── ARTICLE ──

Les établissements publics de santé sont dotés d’un conseil de surveillance et dirigés par un directeur assisté d’un directoire.

L’interprétation de cette disposition laissait planer quelques doutes quant au statut des établissements publics de santé. Toutefois, la circulaire du 14 février 2012, relative au guide de bonnes pratiques en matière de marchés publics (EFIM1201512C), dans sa première partie 1-1, dispose de manière très explicite que : Les établissements publics de santé qui, depuis la loi n° 2009-879 du 21 juillet 2009, sont des établissements publics administratifs de l’Etat et non plus des établissements publics locaux, ainsi que les établissements du service de santé des armées sont soumis à certaines dispositions spécifiques (seuils de procédure formalisée applicables aux collectivités territoriales, délais de paiement particuliers). Les syndicats interhospitaliers sont soumis au même régime que les établissements de santé.

 La loi HPST a donc donné aux EPS le statut d’établissement public administratif de l’Etat.

───
── DONNÉES ──

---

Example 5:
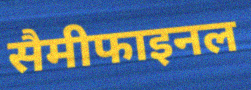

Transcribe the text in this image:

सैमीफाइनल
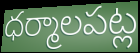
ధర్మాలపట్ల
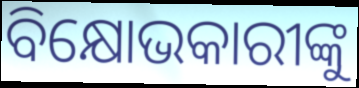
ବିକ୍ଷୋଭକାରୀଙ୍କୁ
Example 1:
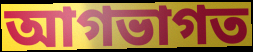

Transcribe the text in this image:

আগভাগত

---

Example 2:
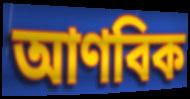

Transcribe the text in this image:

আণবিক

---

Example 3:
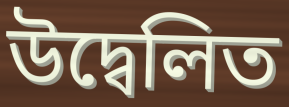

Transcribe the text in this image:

───

* _DÉFI 1_
Selon l'article sur les établissements publics de santé, quel statut la loi HPST leur a-t-elle donné ?
* _DÉFI 2_
Prolongez l'article sur les établissements publics de santé après sa dernière phrase.
Vous n'aurez pas besoin des lignes.

* _RÉPONSE 1_
Le statut d'établissement public administratif de l'État.

* _RÉPONSE 2_
Or, l’article L. 5424-2 du Code du travail prévoit que :Les employeurs mentionnés à l’article L. 5424-1 assurent la charge et la gestion de l’allocation d’assurance. Ceux-ci peuvent, par convention conclue avec l’institution mentionnée à l’article L. 5312-1, pour le compte de l’organisme mentionné à l’article L. 5427-1, lui confier cette gestion.

Il résulte de cette disposition que certains employeurs assurent eux-mêmes la charge et la gestion de l’allocation d’assurance chômage, c’est-à-dire qu’ils sont en situation d’auto-assurance. Les employeurs concernés sont mentionnés à l’article L. 5424-1 du Code du travail : Ont droit à une allocation d’assurance dans les conditions prévues aux articles L. 5422-2 et L. 5422-3 :

1° Les agents fonctionnaires et non fonctionnaires de l’Etat et de ses établissements publics administratifs, les agents titulaires des collectivités territoriales ainsi que les agents statutaires des autres établissements publics administratifs ainsi que les militaires ;

 Il s’ensuit que les établissements publics de l’Etat, et donc les établissements publics de santé, sont en situation d’auto-assurance.

 La possibilité dont disposaient les EPS d’adhérer au régime de l’assurance chômage disparaît par l’effet de cette qualification d’établissement public de l’Etat opérée par la loi de 2009. La période transitoire de changement de régime prend fin le 15 septembre 2015 : à cette date, tous les EPS seront donc automatiquement en régime d’auto-assurance.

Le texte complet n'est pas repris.